Tuesday, June 17, 2014

Solo

What I try to do with reviews at this Bookshelf blog is keep it simple and spoiler-free, and let you know whether I'd recommend you pick up a copy of what I just read. Seems to work okay. This time, a brief review of Solo (Jonathan Cape, 2013).


I have to say that I don't quite understand the Ian Fleming estate's strategy with James Bond novels. Over the last six years, there have been three new ones, written by three authors, which are set in entirely different times and don't have anything to do with each other. It's almost like the way Toho keeps making Godzilla movies which pretend the only other Godzilla movie that ever happened was the very first one, or the way the Rolling Stones play three new songs and all the old, old hits, but studiously avoid playing any songs that were written after 1982.

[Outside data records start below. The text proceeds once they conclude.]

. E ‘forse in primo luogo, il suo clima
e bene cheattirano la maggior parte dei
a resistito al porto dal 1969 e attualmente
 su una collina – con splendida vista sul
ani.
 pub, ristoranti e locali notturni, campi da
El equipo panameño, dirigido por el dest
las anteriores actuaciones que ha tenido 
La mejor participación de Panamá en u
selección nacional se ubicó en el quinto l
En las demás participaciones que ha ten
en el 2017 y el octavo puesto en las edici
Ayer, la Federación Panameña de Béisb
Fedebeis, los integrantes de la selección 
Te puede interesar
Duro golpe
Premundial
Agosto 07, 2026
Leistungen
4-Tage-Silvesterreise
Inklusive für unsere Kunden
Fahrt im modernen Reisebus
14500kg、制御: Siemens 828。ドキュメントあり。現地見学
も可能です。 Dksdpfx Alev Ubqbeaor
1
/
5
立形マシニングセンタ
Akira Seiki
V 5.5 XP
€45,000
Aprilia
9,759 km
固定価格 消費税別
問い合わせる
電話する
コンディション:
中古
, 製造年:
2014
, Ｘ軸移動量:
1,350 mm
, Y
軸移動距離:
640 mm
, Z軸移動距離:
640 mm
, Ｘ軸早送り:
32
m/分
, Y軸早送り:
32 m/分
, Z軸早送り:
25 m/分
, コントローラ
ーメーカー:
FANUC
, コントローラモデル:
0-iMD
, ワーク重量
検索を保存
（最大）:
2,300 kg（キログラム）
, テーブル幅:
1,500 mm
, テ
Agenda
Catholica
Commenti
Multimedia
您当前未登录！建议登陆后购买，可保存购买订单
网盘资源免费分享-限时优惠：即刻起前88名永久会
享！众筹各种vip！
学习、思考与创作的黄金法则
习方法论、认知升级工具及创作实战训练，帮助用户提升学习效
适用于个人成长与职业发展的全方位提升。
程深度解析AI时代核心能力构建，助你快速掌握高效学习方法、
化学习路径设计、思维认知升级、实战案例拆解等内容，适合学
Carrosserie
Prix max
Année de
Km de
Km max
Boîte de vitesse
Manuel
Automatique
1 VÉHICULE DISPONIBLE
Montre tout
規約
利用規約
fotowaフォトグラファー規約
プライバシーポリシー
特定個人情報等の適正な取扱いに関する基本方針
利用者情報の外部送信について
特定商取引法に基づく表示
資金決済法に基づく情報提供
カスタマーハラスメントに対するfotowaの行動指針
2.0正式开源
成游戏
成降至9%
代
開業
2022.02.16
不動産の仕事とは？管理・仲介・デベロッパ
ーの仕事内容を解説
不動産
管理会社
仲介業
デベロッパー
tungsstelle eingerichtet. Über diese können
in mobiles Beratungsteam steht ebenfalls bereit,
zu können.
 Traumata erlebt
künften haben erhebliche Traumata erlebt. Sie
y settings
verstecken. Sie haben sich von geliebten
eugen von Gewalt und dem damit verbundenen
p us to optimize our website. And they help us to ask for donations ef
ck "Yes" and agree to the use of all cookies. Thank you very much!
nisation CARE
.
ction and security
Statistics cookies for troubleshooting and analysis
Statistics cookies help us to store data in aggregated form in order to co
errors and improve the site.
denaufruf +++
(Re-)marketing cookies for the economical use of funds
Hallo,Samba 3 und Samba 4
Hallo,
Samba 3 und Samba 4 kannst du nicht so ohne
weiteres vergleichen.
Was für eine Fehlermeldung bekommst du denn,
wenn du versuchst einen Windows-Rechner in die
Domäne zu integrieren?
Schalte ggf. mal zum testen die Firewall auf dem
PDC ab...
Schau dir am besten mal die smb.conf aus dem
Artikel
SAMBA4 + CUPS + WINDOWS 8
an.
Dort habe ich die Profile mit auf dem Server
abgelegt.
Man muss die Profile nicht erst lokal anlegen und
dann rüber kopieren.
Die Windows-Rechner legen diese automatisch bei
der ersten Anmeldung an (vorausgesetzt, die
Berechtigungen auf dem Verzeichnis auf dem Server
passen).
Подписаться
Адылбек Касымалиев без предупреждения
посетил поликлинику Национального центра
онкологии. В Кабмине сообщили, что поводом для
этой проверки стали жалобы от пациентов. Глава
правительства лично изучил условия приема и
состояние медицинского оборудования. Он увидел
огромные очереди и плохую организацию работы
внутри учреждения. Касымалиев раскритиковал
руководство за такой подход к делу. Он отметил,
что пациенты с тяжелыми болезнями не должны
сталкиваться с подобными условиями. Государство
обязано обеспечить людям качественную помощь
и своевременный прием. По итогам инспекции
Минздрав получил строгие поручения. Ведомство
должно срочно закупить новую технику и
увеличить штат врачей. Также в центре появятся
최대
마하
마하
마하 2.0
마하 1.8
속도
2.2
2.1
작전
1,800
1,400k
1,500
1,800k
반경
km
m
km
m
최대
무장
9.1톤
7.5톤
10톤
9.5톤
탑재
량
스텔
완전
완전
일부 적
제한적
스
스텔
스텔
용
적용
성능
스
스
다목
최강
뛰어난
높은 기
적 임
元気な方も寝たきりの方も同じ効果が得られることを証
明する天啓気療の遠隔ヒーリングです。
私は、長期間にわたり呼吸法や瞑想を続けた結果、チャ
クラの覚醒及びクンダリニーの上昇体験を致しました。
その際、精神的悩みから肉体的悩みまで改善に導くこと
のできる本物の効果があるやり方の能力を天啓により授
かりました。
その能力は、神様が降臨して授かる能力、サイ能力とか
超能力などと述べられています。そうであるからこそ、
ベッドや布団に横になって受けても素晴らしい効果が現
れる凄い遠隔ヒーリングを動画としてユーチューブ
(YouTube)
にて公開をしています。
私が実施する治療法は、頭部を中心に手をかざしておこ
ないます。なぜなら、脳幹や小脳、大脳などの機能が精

This time out, William Boyd was selected to write a Bond book, and Solo is set in 1969. Bond, now 45, is sent to the west African nation of Zanzarim, where a rebel leader, Solomon Adeka, is carrying out a brutal civil war. Adeka is getting assistance from a billionaire who's running guns into the country and from a handful of mercenaries. Strangely, the arms and military supplies are coming in on airplanes bearing the logo of the charity that's supposed to helping the displaced children of the region.

Bond doesn't have to assassinate Adeka; he is in the final stages of terminal cancer when he finally makes it behind the lines under cover as a journalist and dies soon after he arrives, letting the civil war crumble. But he's betrayed all the same and, recuperating in Scotland, he concludes that he's going to have to follow the money back to America to find out who has hijacked the charity and track down that "philanthropist" without MI6 support...

It's a really fun book. I think that Boyd captured James Bond very well, and placed him in a believable world with a very unusual and interesting mission. He brought out Bond's brutality better than some writers wish to acknowledge, with one stunning example near the climax really surprising me. I was very satisfied with it, but I'm also left very curious about what would be happening next to the modern day Bond seen in 2011's Carte Blanche by Jeffrey Deaver. Why are we skipping around? What next, Fleming Estate? A Bond-at-Studio-54 novel by another new author for the 2015 title? Recommended.